Copy out the source text in the material below line for line, without changing a character, and leave out the pictures.

|---|

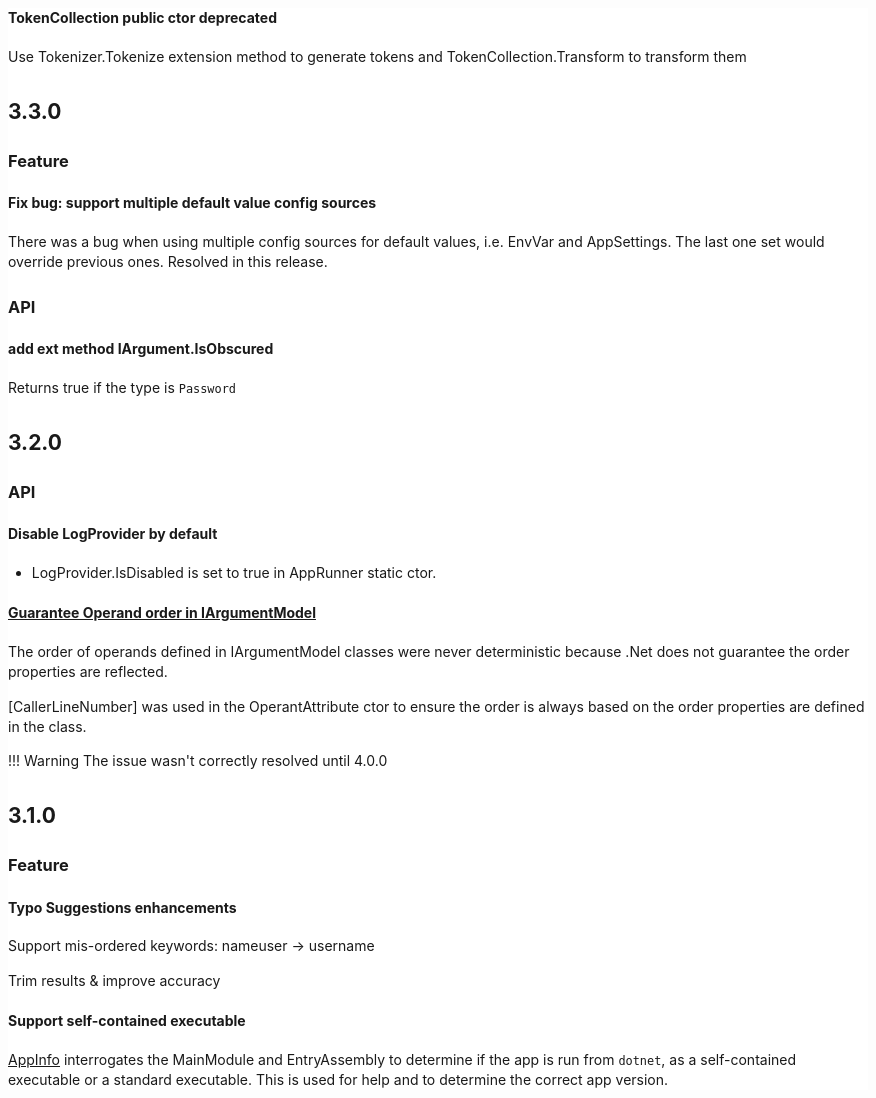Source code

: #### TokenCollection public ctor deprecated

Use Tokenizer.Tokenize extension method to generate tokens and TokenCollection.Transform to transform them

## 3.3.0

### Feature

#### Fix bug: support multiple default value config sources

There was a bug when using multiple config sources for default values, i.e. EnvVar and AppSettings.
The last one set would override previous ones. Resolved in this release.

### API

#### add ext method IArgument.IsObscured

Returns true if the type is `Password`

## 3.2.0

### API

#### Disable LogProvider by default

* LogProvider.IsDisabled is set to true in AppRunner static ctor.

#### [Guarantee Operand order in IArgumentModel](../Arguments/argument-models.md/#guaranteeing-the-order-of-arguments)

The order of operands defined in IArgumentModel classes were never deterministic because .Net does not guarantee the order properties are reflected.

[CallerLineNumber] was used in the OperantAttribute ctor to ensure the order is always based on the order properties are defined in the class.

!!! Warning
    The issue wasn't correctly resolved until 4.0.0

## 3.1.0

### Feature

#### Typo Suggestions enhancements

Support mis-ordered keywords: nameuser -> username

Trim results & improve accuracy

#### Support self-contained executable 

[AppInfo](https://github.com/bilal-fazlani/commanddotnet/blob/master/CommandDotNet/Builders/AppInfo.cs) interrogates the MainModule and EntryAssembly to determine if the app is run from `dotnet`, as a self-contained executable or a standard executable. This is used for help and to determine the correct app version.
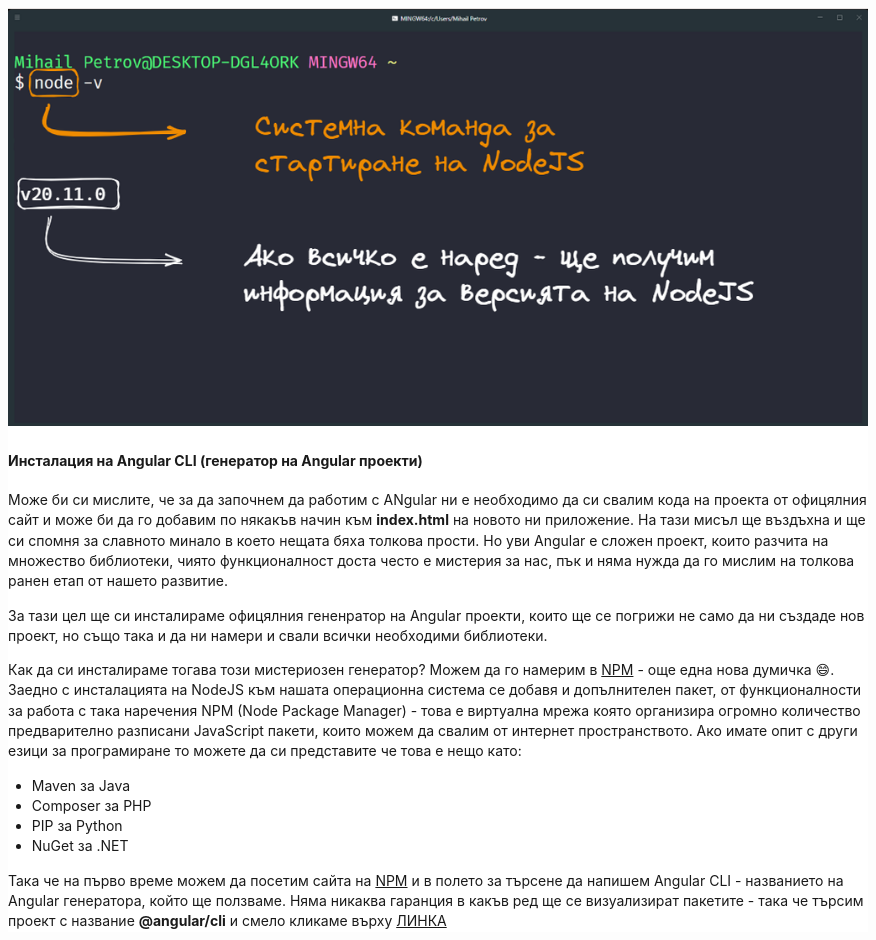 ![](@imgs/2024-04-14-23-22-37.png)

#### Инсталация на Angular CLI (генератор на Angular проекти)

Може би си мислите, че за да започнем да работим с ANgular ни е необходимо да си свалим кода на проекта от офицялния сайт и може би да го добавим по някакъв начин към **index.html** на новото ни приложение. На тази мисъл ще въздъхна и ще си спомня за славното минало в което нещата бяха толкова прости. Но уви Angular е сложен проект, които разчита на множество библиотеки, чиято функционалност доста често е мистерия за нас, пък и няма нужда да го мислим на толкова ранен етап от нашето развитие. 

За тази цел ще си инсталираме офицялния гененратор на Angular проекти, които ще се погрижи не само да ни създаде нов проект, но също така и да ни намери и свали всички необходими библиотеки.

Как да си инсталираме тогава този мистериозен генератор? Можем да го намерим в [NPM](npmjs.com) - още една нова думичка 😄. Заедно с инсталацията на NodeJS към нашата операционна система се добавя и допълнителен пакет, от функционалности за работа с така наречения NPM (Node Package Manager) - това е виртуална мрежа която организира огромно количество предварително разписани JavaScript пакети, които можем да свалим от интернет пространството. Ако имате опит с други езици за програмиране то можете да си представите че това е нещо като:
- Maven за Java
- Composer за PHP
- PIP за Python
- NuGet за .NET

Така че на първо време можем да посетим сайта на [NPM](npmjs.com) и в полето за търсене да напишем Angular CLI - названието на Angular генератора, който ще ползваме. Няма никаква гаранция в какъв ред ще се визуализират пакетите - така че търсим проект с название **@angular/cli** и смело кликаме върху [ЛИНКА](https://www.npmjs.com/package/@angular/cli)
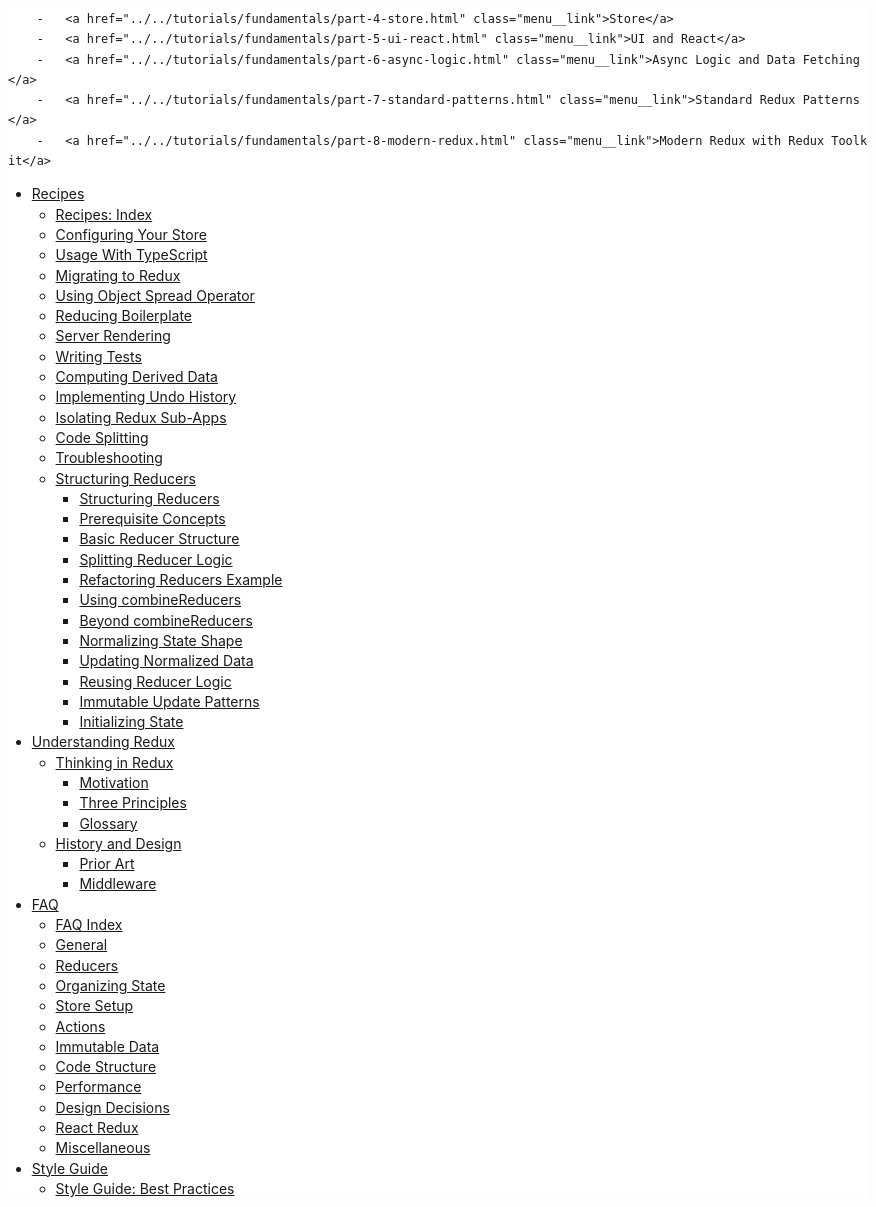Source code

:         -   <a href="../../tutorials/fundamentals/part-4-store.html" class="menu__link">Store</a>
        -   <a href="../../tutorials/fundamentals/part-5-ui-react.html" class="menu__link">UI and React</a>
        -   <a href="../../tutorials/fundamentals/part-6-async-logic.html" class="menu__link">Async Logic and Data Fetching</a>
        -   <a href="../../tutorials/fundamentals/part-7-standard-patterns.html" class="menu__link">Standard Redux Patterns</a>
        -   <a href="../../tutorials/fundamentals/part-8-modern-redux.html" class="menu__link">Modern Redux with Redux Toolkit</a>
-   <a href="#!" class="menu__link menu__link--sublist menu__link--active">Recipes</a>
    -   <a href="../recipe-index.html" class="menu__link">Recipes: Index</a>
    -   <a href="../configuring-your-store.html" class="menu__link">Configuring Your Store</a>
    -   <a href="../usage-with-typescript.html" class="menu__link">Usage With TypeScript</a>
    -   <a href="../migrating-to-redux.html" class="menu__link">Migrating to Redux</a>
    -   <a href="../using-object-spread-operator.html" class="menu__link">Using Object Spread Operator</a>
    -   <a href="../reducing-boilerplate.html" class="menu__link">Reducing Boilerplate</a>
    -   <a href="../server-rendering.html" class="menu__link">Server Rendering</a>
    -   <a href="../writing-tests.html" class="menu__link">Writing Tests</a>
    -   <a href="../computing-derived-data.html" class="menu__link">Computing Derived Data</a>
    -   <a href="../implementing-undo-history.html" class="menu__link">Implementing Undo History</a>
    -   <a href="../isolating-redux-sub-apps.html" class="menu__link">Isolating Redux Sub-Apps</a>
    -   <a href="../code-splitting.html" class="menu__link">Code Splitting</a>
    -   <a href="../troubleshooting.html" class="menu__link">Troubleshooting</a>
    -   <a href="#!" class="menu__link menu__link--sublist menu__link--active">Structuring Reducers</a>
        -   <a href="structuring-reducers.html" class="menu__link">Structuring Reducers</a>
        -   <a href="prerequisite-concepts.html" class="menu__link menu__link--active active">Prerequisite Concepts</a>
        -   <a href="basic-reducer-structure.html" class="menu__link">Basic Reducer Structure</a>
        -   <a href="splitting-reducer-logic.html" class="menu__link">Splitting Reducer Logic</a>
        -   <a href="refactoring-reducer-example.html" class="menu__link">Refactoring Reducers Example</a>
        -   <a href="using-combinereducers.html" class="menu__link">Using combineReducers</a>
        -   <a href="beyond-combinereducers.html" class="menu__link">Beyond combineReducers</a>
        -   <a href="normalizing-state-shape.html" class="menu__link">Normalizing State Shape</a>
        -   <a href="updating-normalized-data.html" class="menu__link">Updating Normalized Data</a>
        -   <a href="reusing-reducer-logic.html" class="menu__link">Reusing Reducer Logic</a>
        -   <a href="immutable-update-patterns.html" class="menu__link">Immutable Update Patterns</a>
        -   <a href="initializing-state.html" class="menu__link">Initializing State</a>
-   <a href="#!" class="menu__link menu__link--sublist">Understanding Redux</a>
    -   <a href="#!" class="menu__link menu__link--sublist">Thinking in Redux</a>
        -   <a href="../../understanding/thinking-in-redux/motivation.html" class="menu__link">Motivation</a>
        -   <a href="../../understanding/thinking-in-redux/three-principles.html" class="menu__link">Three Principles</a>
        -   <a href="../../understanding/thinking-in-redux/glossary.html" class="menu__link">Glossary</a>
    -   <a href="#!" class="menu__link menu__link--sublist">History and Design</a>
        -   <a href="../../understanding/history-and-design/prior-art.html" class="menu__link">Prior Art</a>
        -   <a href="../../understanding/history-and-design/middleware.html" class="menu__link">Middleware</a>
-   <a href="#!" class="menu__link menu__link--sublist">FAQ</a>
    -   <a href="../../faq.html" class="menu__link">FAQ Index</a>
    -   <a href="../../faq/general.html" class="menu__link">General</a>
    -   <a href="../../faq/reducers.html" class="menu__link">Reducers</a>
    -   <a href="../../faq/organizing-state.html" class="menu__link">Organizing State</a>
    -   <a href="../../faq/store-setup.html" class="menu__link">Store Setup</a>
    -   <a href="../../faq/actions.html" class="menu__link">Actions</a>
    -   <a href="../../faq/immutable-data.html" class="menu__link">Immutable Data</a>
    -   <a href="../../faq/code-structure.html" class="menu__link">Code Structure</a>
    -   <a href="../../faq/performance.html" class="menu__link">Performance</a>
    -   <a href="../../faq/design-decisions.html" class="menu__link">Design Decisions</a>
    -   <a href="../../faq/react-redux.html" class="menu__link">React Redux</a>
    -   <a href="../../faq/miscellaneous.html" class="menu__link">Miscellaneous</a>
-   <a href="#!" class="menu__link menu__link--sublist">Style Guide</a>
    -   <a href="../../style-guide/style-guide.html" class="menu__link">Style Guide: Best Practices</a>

|---|

> [ANSWER TO THIS EXERCISE]:
Source code

: #### TokenCollection public ctor deprecated

Use Tokenizer.Tokenize extension method to generate tokens and TokenCollection.Transform to transform them

## 3.3.0

### Feature

#### Fix bug: support multiple default value config sources

There was a bug when using multiple config sources for default values, i.e. EnvVar and AppSettings.
The last one set would override previous ones. Resolved in this release.

### API

#### add ext method IArgument.IsObscured

Returns true if the type is `Password`

## 3.2.0

### API

#### Disable LogProvider by default

* LogProvider.IsDisabled is set to true in AppRunner static ctor.

#### [Guarantee Operand order in IArgumentModel](../Arguments/argument-models.md/#guaranteeing-the-order-of-arguments)

The order of operands defined in IArgumentModel classes were never deterministic because .Net does not guarantee the order properties are reflected.

[CallerLineNumber] was used in the OperantAttribute ctor to ensure the order is always based on the order properties are defined in the class.

!!! Warning
    The issue wasn't correctly resolved until 4.0.0

## 3.1.0

### Feature

#### Typo Suggestions enhancements

Support mis-ordered keywords: nameuser -> username

Trim results & improve accuracy

#### Support self-contained executable 

[AppInfo](https://github.com/bilal-fazlani/commanddotnet/blob/master/CommandDotNet/Builders/AppInfo.cs) interrogates the MainModule and EntryAssembly to determine if the app is run from `dotnet`, as a self-contained executable or a standard executable. This is used for help and to determine the correct app version.
 ![](@imgs/2024-04-14-23-22-37.png)

#### Инсталация на Angular CLI (генератор на Angular проекти)

Може би си мислите, че за да започнем да работим с ANgular ни е необходимо да си свалим кода на проекта от офицялния сайт и може би да го добавим по някакъв начин към **index.html** на новото ни приложение. На тази мисъл ще въздъхна и ще си спомня за славното минало в което нещата бяха толкова прости. Но уви Angular е сложен проект, които разчита на множество библиотеки, чиято функционалност доста често е мистерия за нас, пък и няма нужда да го мислим на толкова ранен етап от нашето развитие. 

За тази цел ще си инсталираме офицялния гененратор на Angular проекти, които ще се погрижи не само да ни създаде нов проект, но също така и да ни намери и свали всички необходими библиотеки.

Как да си инсталираме тогава този мистериозен генератор? Можем да го намерим в [NPM](npmjs.com) - още една нова думичка 😄. Заедно с инсталацията на NodeJS към нашата операционна система се добавя и допълнителен пакет, от функционалности за работа с така наречения NPM (Node Package Manager) - това е виртуална мрежа която организира огромно количество предварително разписани JavaScript пакети, които можем да свалим от интернет пространството. Ако имате опит с други езици за програмиране то можете да си представите че това е нещо като:
- Maven за Java
- Composer за PHP
- PIP за Python
- NuGet за .NET

Така че на първо време можем да посетим сайта на [NPM](npmjs.com) и в полето за търсене да напишем Angular CLI - названието на Angular генератора, който ще ползваме. Няма никаква гаранция в какъв ред ще се визуализират пакетите - така че търсим проект с название **@angular/cli** и смело кликаме върху [ЛИНКА](https://www.npmjs.com/package/@angular/cli)
Source code

:         -   <a href="../../tutorials/fundamentals/part-4-store.html" class="menu__link">Store</a>
        -   <a href="../../tutorials/fundamentals/part-5-ui-react.html" class="menu__link">UI and React</a>
        -   <a href="../../tutorials/fundamentals/part-6-async-logic.html" class="menu__link">Async Logic and Data Fetching</a>
        -   <a href="../../tutorials/fundamentals/part-7-standard-patterns.html" class="menu__link">Standard Redux Patterns</a>
        -   <a href="../../tutorials/fundamentals/part-8-modern-redux.html" class="menu__link">Modern Redux with Redux Toolkit</a>
-   <a href="#!" class="menu__link menu__link--sublist menu__link--active">Recipes</a>
    -   <a href="../recipe-index.html" class="menu__link">Recipes: Index</a>
    -   <a href="../configuring-your-store.html" class="menu__link">Configuring Your Store</a>
    -   <a href="../usage-with-typescript.html" class="menu__link">Usage With TypeScript</a>
    -   <a href="../migrating-to-redux.html" class="menu__link">Migrating to Redux</a>
    -   <a href="../using-object-spread-operator.html" class="menu__link">Using Object Spread Operator</a>
    -   <a href="../reducing-boilerplate.html" class="menu__link">Reducing Boilerplate</a>
    -   <a href="../server-rendering.html" class="menu__link">Server Rendering</a>
    -   <a href="../writing-tests.html" class="menu__link">Writing Tests</a>
    -   <a href="../computing-derived-data.html" class="menu__link">Computing Derived Data</a>
    -   <a href="../implementing-undo-history.html" class="menu__link">Implementing Undo History</a>
    -   <a href="../isolating-redux-sub-apps.html" class="menu__link">Isolating Redux Sub-Apps</a>
    -   <a href="../code-splitting.html" class="menu__link">Code Splitting</a>
    -   <a href="../troubleshooting.html" class="menu__link">Troubleshooting</a>
    -   <a href="#!" class="menu__link menu__link--sublist menu__link--active">Structuring Reducers</a>
        -   <a href="structuring-reducers.html" class="menu__link">Structuring Reducers</a>
        -   <a href="prerequisite-concepts.html" class="menu__link menu__link--active active">Prerequisite Concepts</a>
        -   <a href="basic-reducer-structure.html" class="menu__link">Basic Reducer Structure</a>
        -   <a href="splitting-reducer-logic.html" class="menu__link">Splitting Reducer Logic</a>
        -   <a href="refactoring-reducer-example.html" class="menu__link">Refactoring Reducers Example</a>
        -   <a href="using-combinereducers.html" class="menu__link">Using combineReducers</a>
        -   <a href="beyond-combinereducers.html" class="menu__link">Beyond combineReducers</a>
        -   <a href="normalizing-state-shape.html" class="menu__link">Normalizing State Shape</a>
        -   <a href="updating-normalized-data.html" class="menu__link">Updating Normalized Data</a>
        -   <a href="reusing-reducer-logic.html" class="menu__link">Reusing Reducer Logic</a>
        -   <a href="immutable-update-patterns.html" class="menu__link">Immutable Update Patterns</a>
        -   <a href="initializing-state.html" class="menu__link">Initializing State</a>
-   <a href="#!" class="menu__link menu__link--sublist">Understanding Redux</a>
    -   <a href="#!" class="menu__link menu__link--sublist">Thinking in Redux</a>
        -   <a href="../../understanding/thinking-in-redux/motivation.html" class="menu__link">Motivation</a>
        -   <a href="../../understanding/thinking-in-redux/three-principles.html" class="menu__link">Three Principles</a>
        -   <a href="../../understanding/thinking-in-redux/glossary.html" class="menu__link">Glossary</a>
    -   <a href="#!" class="menu__link menu__link--sublist">History and Design</a>
        -   <a href="../../understanding/history-and-design/prior-art.html" class="menu__link">Prior Art</a>
        -   <a href="../../understanding/history-and-design/middleware.html" class="menu__link">Middleware</a>
-   <a href="#!" class="menu__link menu__link--sublist">FAQ</a>
    -   <a href="../../faq.html" class="menu__link">FAQ Index</a>
    -   <a href="../../faq/general.html" class="menu__link">General</a>
    -   <a href="../../faq/reducers.html" class="menu__link">Reducers</a>
    -   <a href="../../faq/organizing-state.html" class="menu__link">Organizing State</a>
    -   <a href="../../faq/store-setup.html" class="menu__link">Store Setup</a>
    -   <a href="../../faq/actions.html" class="menu__link">Actions</a>
    -   <a href="../../faq/immutable-data.html" class="menu__link">Immutable Data</a>
    -   <a href="../../faq/code-structure.html" class="menu__link">Code Structure</a>
    -   <a href="../../faq/performance.html" class="menu__link">Performance</a>
    -   <a href="../../faq/design-decisions.html" class="menu__link">Design Decisions</a>
    -   <a href="../../faq/react-redux.html" class="menu__link">React Redux</a>
    -   <a href="../../faq/miscellaneous.html" class="menu__link">Miscellaneous</a>
-   <a href="#!" class="menu__link menu__link--sublist">Style Guide</a>
    -   <a href="../../style-guide/style-guide.html" class="menu__link">Style Guide: Best Practices</a>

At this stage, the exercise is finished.